Exercise brief
Give the data below again exactly as it stands. Omit the pictures.

======== Study material

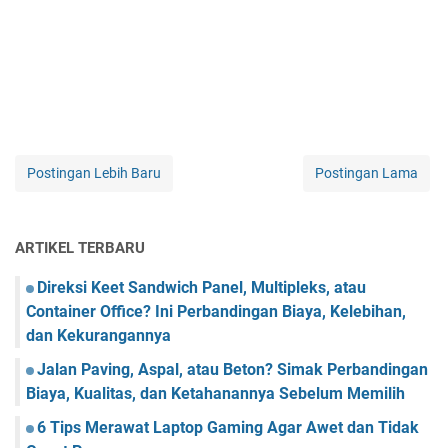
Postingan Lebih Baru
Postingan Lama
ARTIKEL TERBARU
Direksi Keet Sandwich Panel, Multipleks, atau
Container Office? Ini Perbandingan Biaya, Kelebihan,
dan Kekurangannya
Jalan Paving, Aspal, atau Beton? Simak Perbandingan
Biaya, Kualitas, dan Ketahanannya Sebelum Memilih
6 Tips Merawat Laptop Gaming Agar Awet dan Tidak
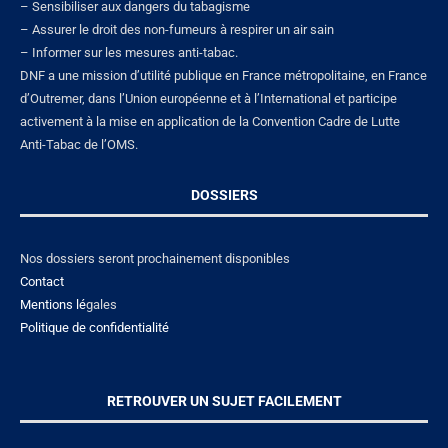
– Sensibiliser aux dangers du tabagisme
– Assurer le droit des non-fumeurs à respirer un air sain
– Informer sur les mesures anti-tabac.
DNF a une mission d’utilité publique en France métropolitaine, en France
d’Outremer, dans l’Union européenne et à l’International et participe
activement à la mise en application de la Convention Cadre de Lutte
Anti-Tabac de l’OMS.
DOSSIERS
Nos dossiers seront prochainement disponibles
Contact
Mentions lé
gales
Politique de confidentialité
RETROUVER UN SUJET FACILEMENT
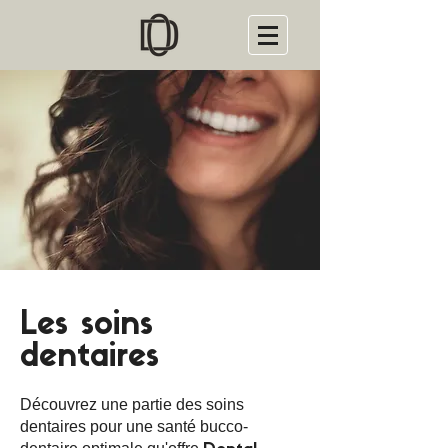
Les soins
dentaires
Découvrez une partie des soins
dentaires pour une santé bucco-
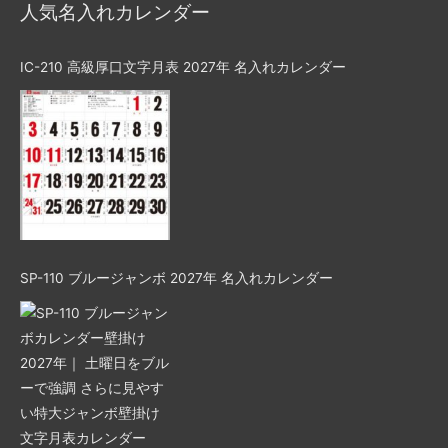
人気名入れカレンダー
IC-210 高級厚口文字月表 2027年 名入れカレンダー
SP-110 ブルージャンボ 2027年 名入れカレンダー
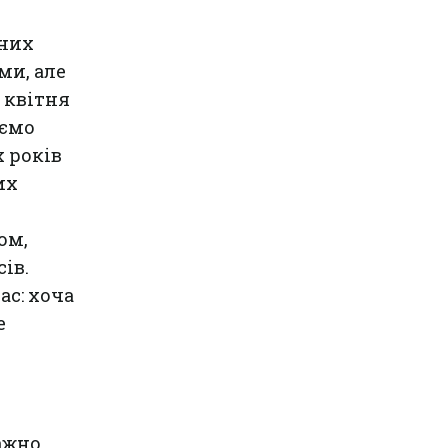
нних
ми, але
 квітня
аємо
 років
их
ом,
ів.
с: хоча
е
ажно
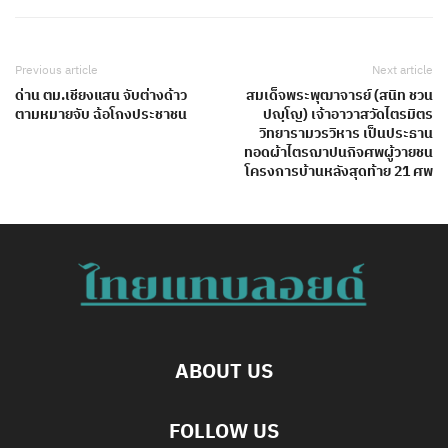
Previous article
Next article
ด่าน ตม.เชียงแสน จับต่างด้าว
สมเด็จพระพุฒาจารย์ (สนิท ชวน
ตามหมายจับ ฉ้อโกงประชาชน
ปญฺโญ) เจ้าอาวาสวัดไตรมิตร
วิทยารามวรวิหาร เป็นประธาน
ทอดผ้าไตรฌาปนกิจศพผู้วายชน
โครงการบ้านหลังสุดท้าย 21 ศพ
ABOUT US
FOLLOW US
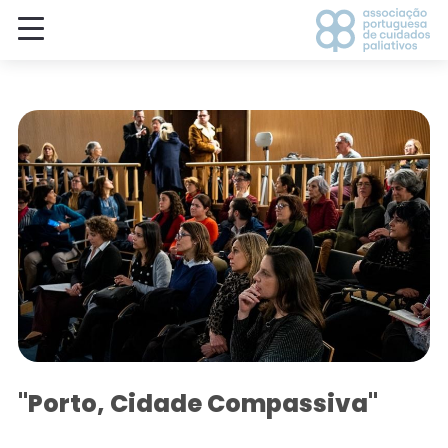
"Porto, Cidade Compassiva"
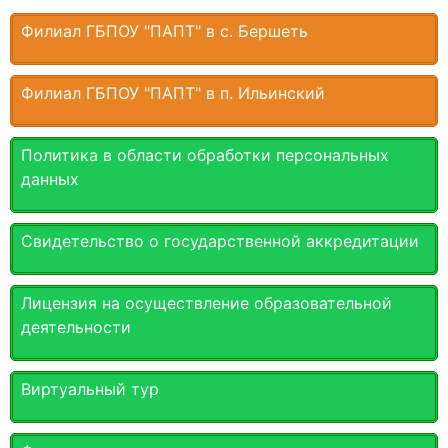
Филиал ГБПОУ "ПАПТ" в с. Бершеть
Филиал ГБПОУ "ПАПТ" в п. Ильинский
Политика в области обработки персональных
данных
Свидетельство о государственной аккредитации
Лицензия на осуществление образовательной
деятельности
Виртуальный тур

================

Response to the exercise
Postingan Lebih Baru
Postingan Lama
ARTIKEL TERBARU
Direksi Keet Sandwich Panel, Multipleks, atau
Container Office? Ini Perbandingan Biaya, Kelebihan,
dan Kekurangannya
Jalan Paving, Aspal, atau Beton? Simak Perbandingan
Biaya, Kualitas, dan Ketahanannya Sebelum Memilih
6 Tips Merawat Laptop Gaming Agar Awet dan Tidak
– Sensibiliser aux dangers du tabagisme
– Assurer le droit des non-fumeurs à respirer un air sain
– Informer sur les mesures anti-tabac.
DNF a une mission d’utilité publique en France métropolitaine, en France
d’Outremer, dans l’Union européenne et à l’International et participe
activement à la mise en application de la Convention Cadre de Lutte
Anti-Tabac de l’OMS.
DOSSIERS
Nos dossiers seront prochainement disponibles
Contact
Mentions lé
gales
Politique de confidentialité
RETROUVER UN SUJET FACILEMENT
Les soins
dentaires
Découvrez une partie des soins
dentaires pour une santé bucco-
人気名入れカレンダー
IC-210 高級厚口文字月表 2027年 名入れカレンダー
SP-110 ブルージャンボ 2027年 名入れカレンダー
нних
ми, але
 квітня
аємо
 років
их
ом,
ів.
с: хоча
е
ажно
Previous article
Next article
ด่าน ตม.เชียงแสน จับต่างด้าว
สมเด็จพระพุฒาจารย์ (สนิท ชวน
ตามหมายจับ ฉ้อโกงประชาชน
ปญฺโญ) เจ้าอาวาสวัดไตรมิตร
วิทยารามวรวิหาร เป็นประธาน
ทอดผ้าไตรฌาปนกิจศพผู้วายชน
โครงการบ้านหลังสุดท้าย 21 ศพ
ABOUT US
FOLLOW US
"Porto, Cidade Compassiva"
Филиал ГБПОУ "ПАПТ" в с. Бершеть
Филиал ГБПОУ "ПАПТ" в п. Ильинский
Политика в области обработки персональных
данных
Свидетельство о государственной аккредитации
Лицензия на осуществление образовательной
деятельности
Виртуальный тур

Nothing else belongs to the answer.